> _Aim of the task_: Your answer must be an exact copy of the records, minus any pictures.

> _Data for the task_:
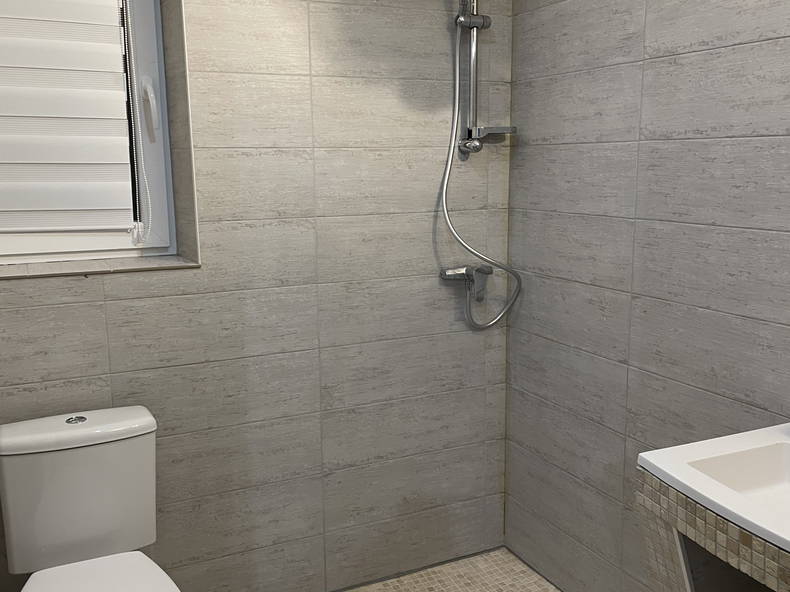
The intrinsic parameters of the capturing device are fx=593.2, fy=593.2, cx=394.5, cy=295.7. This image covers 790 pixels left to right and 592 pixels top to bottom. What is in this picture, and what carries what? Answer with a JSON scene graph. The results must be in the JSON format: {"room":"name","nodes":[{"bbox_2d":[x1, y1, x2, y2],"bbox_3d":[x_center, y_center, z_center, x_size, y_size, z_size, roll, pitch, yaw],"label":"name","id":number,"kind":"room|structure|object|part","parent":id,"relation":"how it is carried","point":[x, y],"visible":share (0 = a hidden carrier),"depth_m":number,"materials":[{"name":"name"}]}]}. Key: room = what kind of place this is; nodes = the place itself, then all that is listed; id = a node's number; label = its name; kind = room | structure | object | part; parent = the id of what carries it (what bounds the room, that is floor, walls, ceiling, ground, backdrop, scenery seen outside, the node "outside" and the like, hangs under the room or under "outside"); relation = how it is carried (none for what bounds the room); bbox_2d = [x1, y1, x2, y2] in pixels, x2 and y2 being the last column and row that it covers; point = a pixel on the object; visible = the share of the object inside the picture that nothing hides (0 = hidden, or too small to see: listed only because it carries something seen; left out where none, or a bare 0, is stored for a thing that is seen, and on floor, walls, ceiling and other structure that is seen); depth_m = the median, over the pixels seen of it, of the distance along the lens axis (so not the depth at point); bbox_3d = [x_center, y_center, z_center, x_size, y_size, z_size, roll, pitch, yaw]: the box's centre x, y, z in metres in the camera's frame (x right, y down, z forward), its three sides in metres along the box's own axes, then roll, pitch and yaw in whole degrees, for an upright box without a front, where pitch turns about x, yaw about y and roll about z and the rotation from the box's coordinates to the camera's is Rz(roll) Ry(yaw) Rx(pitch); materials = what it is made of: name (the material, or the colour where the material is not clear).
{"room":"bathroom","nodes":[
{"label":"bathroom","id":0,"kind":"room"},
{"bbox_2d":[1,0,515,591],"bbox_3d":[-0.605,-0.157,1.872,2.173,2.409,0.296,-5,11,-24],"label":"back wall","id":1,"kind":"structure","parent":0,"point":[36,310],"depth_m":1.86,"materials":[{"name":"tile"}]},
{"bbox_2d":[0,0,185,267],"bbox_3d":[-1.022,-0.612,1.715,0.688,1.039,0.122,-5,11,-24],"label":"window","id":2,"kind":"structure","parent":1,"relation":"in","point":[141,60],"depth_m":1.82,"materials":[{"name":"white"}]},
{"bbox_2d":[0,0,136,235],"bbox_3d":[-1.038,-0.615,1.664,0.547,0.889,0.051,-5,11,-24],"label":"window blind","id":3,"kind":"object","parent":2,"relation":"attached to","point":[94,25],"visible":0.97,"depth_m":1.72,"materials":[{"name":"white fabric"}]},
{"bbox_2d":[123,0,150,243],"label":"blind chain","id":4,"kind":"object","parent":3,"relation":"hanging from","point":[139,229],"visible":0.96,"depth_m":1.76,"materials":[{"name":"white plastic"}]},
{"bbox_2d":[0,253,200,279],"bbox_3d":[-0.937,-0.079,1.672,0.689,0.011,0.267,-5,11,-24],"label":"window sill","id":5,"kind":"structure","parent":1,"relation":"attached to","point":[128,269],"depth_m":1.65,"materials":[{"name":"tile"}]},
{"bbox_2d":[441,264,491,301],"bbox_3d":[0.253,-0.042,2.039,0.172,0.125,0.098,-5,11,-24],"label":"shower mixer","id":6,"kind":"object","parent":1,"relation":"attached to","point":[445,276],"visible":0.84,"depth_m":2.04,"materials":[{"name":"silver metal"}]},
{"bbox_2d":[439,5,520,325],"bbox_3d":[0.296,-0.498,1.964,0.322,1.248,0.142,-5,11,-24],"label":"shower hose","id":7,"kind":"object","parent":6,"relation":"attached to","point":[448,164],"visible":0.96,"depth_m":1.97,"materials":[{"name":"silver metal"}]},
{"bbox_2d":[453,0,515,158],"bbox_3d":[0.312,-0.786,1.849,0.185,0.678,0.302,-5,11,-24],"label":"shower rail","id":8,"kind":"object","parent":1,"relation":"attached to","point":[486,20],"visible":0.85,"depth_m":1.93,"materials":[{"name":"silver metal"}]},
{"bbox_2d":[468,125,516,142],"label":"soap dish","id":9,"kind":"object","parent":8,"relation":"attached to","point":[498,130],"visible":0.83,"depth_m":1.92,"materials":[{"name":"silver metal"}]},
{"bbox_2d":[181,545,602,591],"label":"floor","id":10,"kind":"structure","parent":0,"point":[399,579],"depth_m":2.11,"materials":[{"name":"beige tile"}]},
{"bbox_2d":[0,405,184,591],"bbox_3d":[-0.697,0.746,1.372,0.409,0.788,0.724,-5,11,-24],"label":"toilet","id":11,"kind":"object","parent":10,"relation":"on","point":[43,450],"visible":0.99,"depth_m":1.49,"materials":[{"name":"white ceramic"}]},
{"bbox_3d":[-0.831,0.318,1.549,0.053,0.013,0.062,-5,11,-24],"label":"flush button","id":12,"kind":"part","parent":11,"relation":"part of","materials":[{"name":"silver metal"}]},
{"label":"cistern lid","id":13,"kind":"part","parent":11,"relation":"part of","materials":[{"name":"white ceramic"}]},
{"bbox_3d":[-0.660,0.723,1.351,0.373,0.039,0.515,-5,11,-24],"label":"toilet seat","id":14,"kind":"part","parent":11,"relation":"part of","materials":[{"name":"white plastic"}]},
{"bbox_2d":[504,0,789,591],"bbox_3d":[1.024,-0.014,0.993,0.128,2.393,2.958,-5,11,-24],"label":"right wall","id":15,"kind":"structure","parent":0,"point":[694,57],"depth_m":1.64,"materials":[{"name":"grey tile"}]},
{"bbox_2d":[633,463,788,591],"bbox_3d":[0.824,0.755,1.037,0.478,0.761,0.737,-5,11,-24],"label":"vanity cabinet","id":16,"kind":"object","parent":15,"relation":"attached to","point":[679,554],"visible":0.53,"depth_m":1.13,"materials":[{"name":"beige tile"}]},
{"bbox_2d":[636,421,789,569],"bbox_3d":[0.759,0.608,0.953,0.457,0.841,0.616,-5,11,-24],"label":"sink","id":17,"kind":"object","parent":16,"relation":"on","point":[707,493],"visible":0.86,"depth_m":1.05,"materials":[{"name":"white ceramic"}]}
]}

> _Expected answer_:
The intrinsic parameters of the capturing device are fx=593.2, fy=593.2, cx=394.5, cy=295.7. This image covers 790 pixels left to right and 592 pixels top to bottom. What is in this picture, and what carries what? Answer with a JSON scene graph. The results must be in the JSON format: {"room":"name","nodes":[{"bbox_2d":[x1, y1, x2, y2],"bbox_3d":[x_center, y_center, z_center, x_size, y_size, z_size, roll, pitch, yaw],"label":"name","id":number,"kind":"room|structure|object|part","parent":id,"relation":"how it is carried","point":[x, y],"visible":share (0 = a hidden carrier),"depth_m":number,"materials":[{"name":"name"}]}]}. Key: room = what kind of place this is; nodes = the place itself, then all that is listed; id = a node's number; label = its name; kind = room | structure | object | part; parent = the id of what carries it (what bounds the room, that is floor, walls, ceiling, ground, backdrop, scenery seen outside, the node "outside" and the like, hangs under the room or under "outside"); relation = how it is carried (none for what bounds the room); bbox_2d = [x1, y1, x2, y2] in pixels, x2 and y2 being the last column and row that it covers; point = a pixel on the object; visible = the share of the object inside the picture that nothing hides (0 = hidden, or too small to see: listed only because it carries something seen; left out where none, or a bare 0, is stored for a thing that is seen, and on floor, walls, ceiling and other structure that is seen); depth_m = the median, over the pixels seen of it, of the distance along the lens axis (so not the depth at point); bbox_3d = [x_center, y_center, z_center, x_size, y_size, z_size, roll, pitch, yaw]: the box's centre x, y, z in metres in the camera's frame (x right, y down, z forward), its three sides in metres along the box's own axes, then roll, pitch and yaw in whole degrees, for an upright box without a front, where pitch turns about x, yaw about y and roll about z and the rotation from the box's coordinates to the camera's is Rz(roll) Ry(yaw) Rx(pitch); materials = what it is made of: name (the material, or the colour where the material is not clear).
{"room":"bathroom","nodes":[
{"label":"bathroom","id":0,"kind":"room"},
{"bbox_2d":[1,0,515,591],"bbox_3d":[-0.605,-0.157,1.872,2.173,2.409,0.296,-5,11,-24],"label":"back wall","id":1,"kind":"structure","parent":0,"point":[36,310],"depth_m":1.86,"materials":[{"name":"tile"}]},
{"bbox_2d":[0,0,185,267],"bbox_3d":[-1.022,-0.612,1.715,0.688,1.039,0.122,-5,11,-24],"label":"window","id":2,"kind":"structure","parent":1,"relation":"in","point":[141,60],"depth_m":1.82,"materials":[{"name":"white"}]},
{"bbox_2d":[0,0,136,235],"bbox_3d":[-1.038,-0.615,1.664,0.547,0.889,0.051,-5,11,-24],"label":"window blind","id":3,"kind":"object","parent":2,"relation":"attached to","point":[94,25],"visible":0.97,"depth_m":1.72,"materials":[{"name":"white fabric"}]},
{"bbox_2d":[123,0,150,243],"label":"blind chain","id":4,"kind":"object","parent":3,"relation":"hanging from","point":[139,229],"visible":0.96,"depth_m":1.76,"materials":[{"name":"white plastic"}]},
{"bbox_2d":[0,253,200,279],"bbox_3d":[-0.937,-0.079,1.672,0.689,0.011,0.267,-5,11,-24],"label":"window sill","id":5,"kind":"structure","parent":1,"relation":"attached to","point":[128,269],"depth_m":1.65,"materials":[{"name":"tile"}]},
{"bbox_2d":[441,264,491,301],"bbox_3d":[0.253,-0.042,2.039,0.172,0.125,0.098,-5,11,-24],"label":"shower mixer","id":6,"kind":"object","parent":1,"relation":"attached to","point":[445,276],"visible":0.84,"depth_m":2.04,"materials":[{"name":"silver metal"}]},
{"bbox_2d":[439,5,520,325],"bbox_3d":[0.296,-0.498,1.964,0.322,1.248,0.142,-5,11,-24],"label":"shower hose","id":7,"kind":"object","parent":6,"relation":"attached to","point":[448,164],"visible":0.96,"depth_m":1.97,"materials":[{"name":"silver metal"}]},
{"bbox_2d":[453,0,515,158],"bbox_3d":[0.312,-0.786,1.849,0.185,0.678,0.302,-5,11,-24],"label":"shower rail","id":8,"kind":"object","parent":1,"relation":"attached to","point":[486,20],"visible":0.85,"depth_m":1.93,"materials":[{"name":"silver metal"}]},
{"bbox_2d":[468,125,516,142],"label":"soap dish","id":9,"kind":"object","parent":8,"relation":"attached to","point":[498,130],"visible":0.83,"depth_m":1.92,"materials":[{"name":"silver metal"}]},
{"bbox_2d":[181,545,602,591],"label":"floor","id":10,"kind":"structure","parent":0,"point":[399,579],"depth_m":2.11,"materials":[{"name":"beige tile"}]},
{"bbox_2d":[0,405,184,591],"bbox_3d":[-0.697,0.746,1.372,0.409,0.788,0.724,-5,11,-24],"label":"toilet","id":11,"kind":"object","parent":10,"relation":"on","point":[43,450],"visible":0.99,"depth_m":1.49,"materials":[{"name":"white ceramic"}]},
{"bbox_3d":[-0.831,0.318,1.549,0.053,0.013,0.062,-5,11,-24],"label":"flush button","id":12,"kind":"part","parent":11,"relation":"part of","materials":[{"name":"silver metal"}]},
{"label":"cistern lid","id":13,"kind":"part","parent":11,"relation":"part of","materials":[{"name":"white ceramic"}]},
{"bbox_3d":[-0.660,0.723,1.351,0.373,0.039,0.515,-5,11,-24],"label":"toilet seat","id":14,"kind":"part","parent":11,"relation":"part of","materials":[{"name":"white plastic"}]},
{"bbox_2d":[504,0,789,591],"bbox_3d":[1.024,-0.014,0.993,0.128,2.393,2.958,-5,11,-24],"label":"right wall","id":15,"kind":"structure","parent":0,"point":[694,57],"depth_m":1.64,"materials":[{"name":"grey tile"}]},
{"bbox_2d":[633,463,788,591],"bbox_3d":[0.824,0.755,1.037,0.478,0.761,0.737,-5,11,-24],"label":"vanity cabinet","id":16,"kind":"object","parent":15,"relation":"attached to","point":[679,554],"visible":0.53,"depth_m":1.13,"materials":[{"name":"beige tile"}]},
{"bbox_2d":[636,421,789,569],"bbox_3d":[0.759,0.608,0.953,0.457,0.841,0.616,-5,11,-24],"label":"sink","id":17,"kind":"object","parent":16,"relation":"on","point":[707,493],"visible":0.86,"depth_m":1.05,"materials":[{"name":"white ceramic"}]}
]}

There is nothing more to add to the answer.